__What the exercise asks__
Could every line of the data be copied out once more, exactly?

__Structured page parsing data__

- - -

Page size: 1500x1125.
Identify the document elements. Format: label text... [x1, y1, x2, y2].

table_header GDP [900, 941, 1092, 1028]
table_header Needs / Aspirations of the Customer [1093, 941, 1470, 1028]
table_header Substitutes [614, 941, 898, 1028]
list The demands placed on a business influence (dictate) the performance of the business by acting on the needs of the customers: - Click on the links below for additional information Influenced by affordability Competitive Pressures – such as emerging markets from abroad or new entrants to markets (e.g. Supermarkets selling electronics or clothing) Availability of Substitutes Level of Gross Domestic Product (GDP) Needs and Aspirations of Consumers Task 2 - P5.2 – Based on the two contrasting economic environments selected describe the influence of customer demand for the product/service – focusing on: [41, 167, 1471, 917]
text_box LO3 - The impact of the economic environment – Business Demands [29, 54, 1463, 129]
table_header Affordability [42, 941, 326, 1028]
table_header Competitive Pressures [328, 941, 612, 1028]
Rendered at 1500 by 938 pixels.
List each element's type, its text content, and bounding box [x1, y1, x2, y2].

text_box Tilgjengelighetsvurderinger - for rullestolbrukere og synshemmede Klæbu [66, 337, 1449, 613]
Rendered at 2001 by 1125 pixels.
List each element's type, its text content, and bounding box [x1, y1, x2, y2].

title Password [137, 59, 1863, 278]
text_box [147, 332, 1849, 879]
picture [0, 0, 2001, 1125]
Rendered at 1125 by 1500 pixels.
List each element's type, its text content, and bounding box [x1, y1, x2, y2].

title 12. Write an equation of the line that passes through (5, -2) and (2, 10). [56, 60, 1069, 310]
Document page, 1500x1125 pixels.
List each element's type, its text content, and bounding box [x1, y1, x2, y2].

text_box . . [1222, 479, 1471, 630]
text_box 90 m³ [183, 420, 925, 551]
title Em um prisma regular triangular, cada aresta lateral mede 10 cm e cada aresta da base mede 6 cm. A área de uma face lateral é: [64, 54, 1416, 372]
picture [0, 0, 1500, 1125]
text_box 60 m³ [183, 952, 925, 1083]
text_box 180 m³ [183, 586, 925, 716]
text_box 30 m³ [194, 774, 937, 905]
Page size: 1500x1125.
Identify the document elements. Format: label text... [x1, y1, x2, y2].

- - -

__Response box__
Page size: 1500x1125.
Identify the document elements. Format: label text... [x1, y1, x2, y2].

table_header GDP [900, 941, 1092, 1028]
table_header Needs / Aspirations of the Customer [1093, 941, 1470, 1028]
table_header Substitutes [614, 941, 898, 1028]
list The demands placed on a business influence (dictate) the performance of the business by acting on the needs of the customers: - Click on the links below for additional information Influenced by affordability Competitive Pressures – such as emerging markets from abroad or new entrants to markets (e.g. Supermarkets selling electronics or clothing) Availability of Substitutes Level of Gross Domestic Product (GDP) Needs and Aspirations of Consumers Task 2 - P5.2 – Based on the two contrasting economic environments selected describe the influence of customer demand for the product/service – focusing on: [41, 167, 1471, 917]
text_box LO3 - The impact of the economic environment – Business Demands [29, 54, 1463, 129]
table_header Affordability [42, 941, 326, 1028]
table_header Competitive Pressures [328, 941, 612, 1028]
Rendered at 1500 by 938 pixels.
List each element's type, its text content, and bounding box [x1, y1, x2, y2].

text_box Tilgjengelighetsvurderinger - for rullestolbrukere og synshemmede Klæbu [66, 337, 1449, 613]
Rendered at 2001 by 1125 pixels.
List each element's type, its text content, and bounding box [x1, y1, x2, y2].

title Password [137, 59, 1863, 278]
text_box [147, 332, 1849, 879]
picture [0, 0, 2001, 1125]
Rendered at 1125 by 1500 pixels.
List each element's type, its text content, and bounding box [x1, y1, x2, y2].

title 12. Write an equation of the line that passes through (5, -2) and (2, 10). [56, 60, 1069, 310]
Document page, 1500x1125 pixels.
List each element's type, its text content, and bounding box [x1, y1, x2, y2].

text_box . . [1222, 479, 1471, 630]
text_box 90 m³ [183, 420, 925, 551]
title Em um prisma regular triangular, cada aresta lateral mede 10 cm e cada aresta da base mede 6 cm. A área de uma face lateral é: [64, 54, 1416, 372]
picture [0, 0, 1500, 1125]
text_box 60 m³ [183, 952, 925, 1083]
text_box 180 m³ [183, 586, 925, 716]
text_box 30 m³ [194, 774, 937, 905]
Page size: 1500x1125.
Identify the document elements. Format: label text... [x1, y1, x2, y2].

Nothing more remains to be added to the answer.